Kommentar Todesstrafen-Initiative in Schweiz: Angst in den Alpen
Die Todesstrafe funktioniert nicht als Mittel der Abschreckung. Aber Teile der politischen Klasse in der Schweiz schüren erfolgreich Ängste vor möglichen Bedrohungen.
W ird die Schweiz die Todesstrafe wieder einführen? Nein, nein, so weit werde und könne es nicht kommen, beschwichtigt die politische und juristische Elite der Alpenrepublik von Mitte bis links. Denn dagegen stehe das "zwingende Völkerrecht" in Form der Europäischen Menschenrechtskonvention, welche auch die Schweiz ratifiziert habe.
Doch so zutreffend das völkerrechtliche Argument gegen die Wiedereinführung der Todesstrafe auch sein mag - für die politische Debatte und als Mittel der Überzeugung reicht es nicht aus. Viel wichtiger wäre da etwa der Hinweis, dass die Todesstrafe bislang nirgendwo auf der Welt als Mittel der Abschreckung funktioniert hat.

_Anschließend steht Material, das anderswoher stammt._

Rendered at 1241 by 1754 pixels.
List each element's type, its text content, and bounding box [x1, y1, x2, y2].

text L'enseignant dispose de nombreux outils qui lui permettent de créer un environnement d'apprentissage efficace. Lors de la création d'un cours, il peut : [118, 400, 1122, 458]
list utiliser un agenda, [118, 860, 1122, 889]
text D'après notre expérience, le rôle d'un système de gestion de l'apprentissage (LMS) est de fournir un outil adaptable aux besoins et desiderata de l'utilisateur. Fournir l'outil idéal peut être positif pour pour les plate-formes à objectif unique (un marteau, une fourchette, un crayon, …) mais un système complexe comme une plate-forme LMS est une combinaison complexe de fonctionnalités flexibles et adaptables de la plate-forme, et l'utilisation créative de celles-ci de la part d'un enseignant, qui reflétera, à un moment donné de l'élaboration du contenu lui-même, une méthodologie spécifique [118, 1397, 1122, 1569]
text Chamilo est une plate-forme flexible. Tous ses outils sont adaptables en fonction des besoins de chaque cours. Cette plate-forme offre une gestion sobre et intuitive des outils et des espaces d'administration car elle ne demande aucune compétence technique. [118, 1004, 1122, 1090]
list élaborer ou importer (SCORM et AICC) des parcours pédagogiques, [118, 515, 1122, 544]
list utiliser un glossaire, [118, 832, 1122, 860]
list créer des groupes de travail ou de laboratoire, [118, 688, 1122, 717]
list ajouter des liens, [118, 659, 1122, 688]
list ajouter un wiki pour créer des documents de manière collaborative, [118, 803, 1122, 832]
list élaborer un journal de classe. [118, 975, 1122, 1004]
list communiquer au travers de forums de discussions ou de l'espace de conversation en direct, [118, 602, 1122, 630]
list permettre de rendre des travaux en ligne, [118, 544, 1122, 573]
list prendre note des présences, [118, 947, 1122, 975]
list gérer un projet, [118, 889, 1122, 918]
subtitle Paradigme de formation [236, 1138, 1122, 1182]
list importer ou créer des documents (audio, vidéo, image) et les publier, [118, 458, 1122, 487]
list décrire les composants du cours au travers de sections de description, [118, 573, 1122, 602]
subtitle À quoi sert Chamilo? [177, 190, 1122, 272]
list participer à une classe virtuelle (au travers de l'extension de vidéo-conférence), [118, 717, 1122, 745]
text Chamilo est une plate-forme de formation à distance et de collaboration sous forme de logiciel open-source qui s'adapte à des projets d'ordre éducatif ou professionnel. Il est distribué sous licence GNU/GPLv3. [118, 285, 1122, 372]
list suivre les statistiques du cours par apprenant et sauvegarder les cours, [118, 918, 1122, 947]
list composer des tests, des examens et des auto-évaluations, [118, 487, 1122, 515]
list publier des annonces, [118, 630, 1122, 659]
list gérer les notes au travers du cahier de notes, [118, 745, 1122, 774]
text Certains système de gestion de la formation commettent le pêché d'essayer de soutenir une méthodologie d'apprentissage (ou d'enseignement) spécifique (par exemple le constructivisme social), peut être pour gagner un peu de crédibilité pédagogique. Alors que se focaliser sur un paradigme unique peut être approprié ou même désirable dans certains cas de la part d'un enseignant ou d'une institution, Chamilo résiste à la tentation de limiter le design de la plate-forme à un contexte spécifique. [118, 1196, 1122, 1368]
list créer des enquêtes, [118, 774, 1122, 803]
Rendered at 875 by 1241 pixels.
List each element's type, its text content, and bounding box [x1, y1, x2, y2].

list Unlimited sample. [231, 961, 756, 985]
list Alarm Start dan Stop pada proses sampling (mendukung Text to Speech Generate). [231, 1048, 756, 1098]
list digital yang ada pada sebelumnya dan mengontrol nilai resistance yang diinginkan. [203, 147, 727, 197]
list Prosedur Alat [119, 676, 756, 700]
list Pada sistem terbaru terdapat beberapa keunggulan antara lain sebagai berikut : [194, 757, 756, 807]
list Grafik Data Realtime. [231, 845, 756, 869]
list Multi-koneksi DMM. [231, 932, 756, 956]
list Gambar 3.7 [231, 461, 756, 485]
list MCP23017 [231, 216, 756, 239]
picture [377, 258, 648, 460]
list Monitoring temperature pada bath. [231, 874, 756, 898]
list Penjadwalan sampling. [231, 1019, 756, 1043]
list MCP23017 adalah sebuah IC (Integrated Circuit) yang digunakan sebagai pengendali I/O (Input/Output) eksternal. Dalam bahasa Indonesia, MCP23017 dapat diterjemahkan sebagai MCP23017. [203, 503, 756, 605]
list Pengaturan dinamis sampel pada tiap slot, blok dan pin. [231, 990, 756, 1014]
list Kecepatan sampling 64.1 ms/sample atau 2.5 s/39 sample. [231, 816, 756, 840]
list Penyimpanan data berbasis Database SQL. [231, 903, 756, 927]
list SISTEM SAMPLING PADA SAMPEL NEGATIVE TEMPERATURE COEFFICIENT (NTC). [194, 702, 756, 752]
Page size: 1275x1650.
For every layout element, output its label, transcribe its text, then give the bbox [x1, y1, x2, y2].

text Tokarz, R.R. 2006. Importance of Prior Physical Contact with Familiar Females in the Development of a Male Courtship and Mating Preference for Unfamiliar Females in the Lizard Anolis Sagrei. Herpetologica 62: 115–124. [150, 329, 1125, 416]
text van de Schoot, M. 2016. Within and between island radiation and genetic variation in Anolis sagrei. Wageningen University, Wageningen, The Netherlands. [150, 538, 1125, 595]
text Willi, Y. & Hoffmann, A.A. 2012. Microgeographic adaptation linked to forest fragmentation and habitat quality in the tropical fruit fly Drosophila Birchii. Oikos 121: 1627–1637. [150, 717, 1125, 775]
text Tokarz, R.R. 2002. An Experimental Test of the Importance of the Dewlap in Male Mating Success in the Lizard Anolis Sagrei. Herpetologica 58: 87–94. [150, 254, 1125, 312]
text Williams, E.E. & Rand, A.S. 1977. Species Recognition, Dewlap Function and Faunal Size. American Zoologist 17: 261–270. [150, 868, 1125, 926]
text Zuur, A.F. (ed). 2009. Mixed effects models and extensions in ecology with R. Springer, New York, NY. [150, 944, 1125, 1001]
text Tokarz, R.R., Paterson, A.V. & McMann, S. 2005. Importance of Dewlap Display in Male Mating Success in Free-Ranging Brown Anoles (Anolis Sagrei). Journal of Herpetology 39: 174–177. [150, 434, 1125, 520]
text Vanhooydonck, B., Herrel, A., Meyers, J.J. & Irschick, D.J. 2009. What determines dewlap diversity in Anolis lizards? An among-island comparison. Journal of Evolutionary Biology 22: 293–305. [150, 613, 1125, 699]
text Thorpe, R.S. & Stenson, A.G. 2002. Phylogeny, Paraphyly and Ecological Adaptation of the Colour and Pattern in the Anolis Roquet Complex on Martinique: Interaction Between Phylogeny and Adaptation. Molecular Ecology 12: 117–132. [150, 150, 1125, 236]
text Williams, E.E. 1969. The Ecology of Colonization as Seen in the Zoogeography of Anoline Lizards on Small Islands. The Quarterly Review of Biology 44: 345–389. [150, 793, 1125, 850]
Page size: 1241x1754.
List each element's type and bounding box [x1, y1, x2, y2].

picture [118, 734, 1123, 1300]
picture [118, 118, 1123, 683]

Was aber sind die Beweggründe und Ziele derjenigen, die nun ein Referendum zu dieser Frage initiiert haben? Die Schweiz ist nicht nur eines der reichsten und stabilsten Länder der Welt. Sie weist im europäischen Vergleich auch die niedrigste Rate bei Kapitalverbrechen und bei Sexualstraftaten auf. Dennoch - oder vielleicht gerade deswegen? - sind die Ängste vor allen möglichen inneren und äußeren Bedrohungen in der Schweiz größer als in anderen Ländern. Teile der politischen Klasse schüren und instrumentalisieren diese Ängste mithilfe bestimmter Medien immer wieder erfolgreich für ihre Interessen.
Andreas Zumach ist Korrespondent der taz in der Schweiz.
Es wäre ein Kurzschluss, die Volksinitiative für die Wiedereinführung der Todesstrafe in der Schweiz als Bestätigung zu sehen für gängige Bedenken, die in Deutschland immer wieder gegen eine Erweiterung der repräsentativen Demokratie durch plebiszitäre Elemente ins Feld geführt wird. Die Initiative sendet ein frühzeitiges Warnsignal, auf das die Öffentlichkeit in der Schweiz und im Ausland diesmal hoffentlich nicht nur mit Empörung und völkerrechtlichen Bedenken reagieren wird.